Critérios e critérios

Giuliano Gomes - Gazeta Press

Diante das exigências que são impostas aos candidatos a árbitros nos dias de hoje, estamos vendo uma geração de atletas bem condicionados fisicamente com o apito na boca mas, que não tem a malícia do futebol no DNA.

Estão mais para árbitros de vídeo game.

Os novatos cumprem as escalas com o livrinho debaixo do braço, como se fosse desodorante.

Os mais rodados não são respeitados nem quando estão certos. Conhecimento das regras eles têm, mas falta personalidade.

Neymar passou o jogo todo contra o Coritiba sendo vaiado. Fez um gol maravilhoso e tirou onda com a torcida adversária, sem ofender ou provocar.

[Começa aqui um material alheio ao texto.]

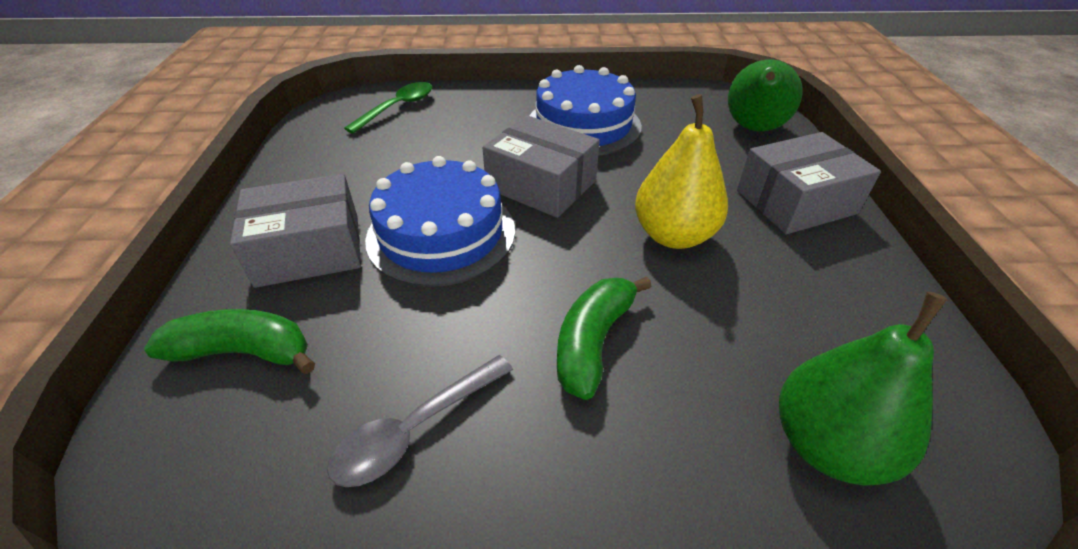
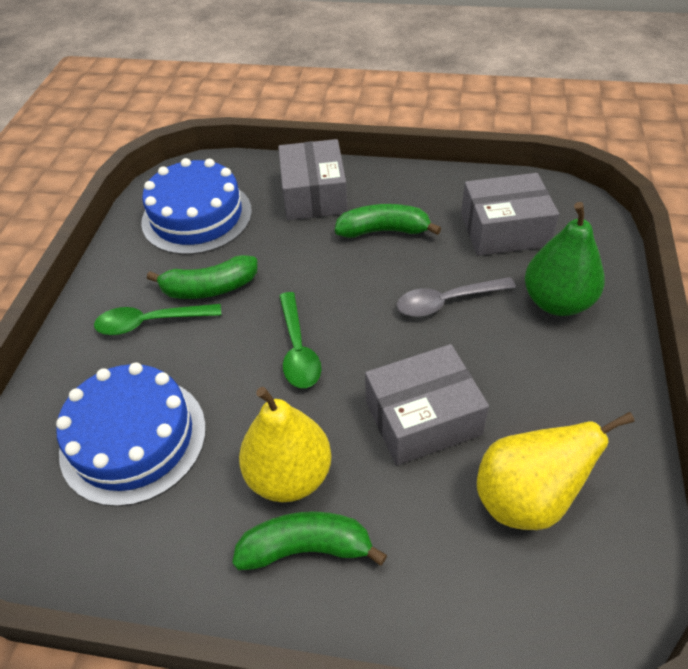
green banana: 2 -> 3
green pear: 2 -> 1
green spoon: 1 -> 2
yellow pear: 1 -> 2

Corretamente não foi advertido com o cartão. Marcou mais um, o da vitória do Santos, de virada, respeitosamente brincou com a torcida novamente. O que fez o árbitro Ronan da Rosa? Mostrou o cartão amarelo, que, para infelicidade do futebol e de quem gosta de ir aos jogos para ver futebol-arte, tirou Neymar do próximo
jogo do Santos.

Se Neymar já estivesse com cartão amarelo, o árbitro teria expulsado o artilheiro?

Luan recebeui amarelo porque foi trancado e caiu na área. Se levantou e foi pra jogada sem nada reclamar.

O árbitro Marcelo Ribeiro mostrou amarelo por simulação, o que não aconteceu. Na sequência, Luan, irresponsávelmente, arrumou a maior confusão porque Romarinho foi comemorar o gol na frente da torcida palmeirense.

Covardemente, o árbitro mostrou amarelo para Romarinho e não teve coragem de punir Luan. Vai continuar sendo um árbitro para pequenos jogos.

Aliás, foi contra o Corinthians que Luiz Fabiano marcou um gol e ficou “parado na esquina” alvi-negra. Inteligentemente, ninguém do Corinthians valorizou a atitude do artilheiro. Será que o Luan partiria pra cima do Fabuloso?

Tá na hora dos árbitros ficarem atentos com as artimanhas dos goleiros que simulam contusões. Como eles não podem ser atendidos fora do campo de jogo, a partida fica paralisada por um tempo longo, nunca compensado na totalidade ou interrompida várias vezes por um tempo menor.

O árbitro, embora não seja médico, tem plena condição de perceber se o goleiro se contundiu ou está se beneficiando com o anti-jogo ou atitude anti-esportiva.  Mas para isso, o árbitro tem que ter coragem, personalidade. Qualidades raras nesse grupo, salvo raras excessões.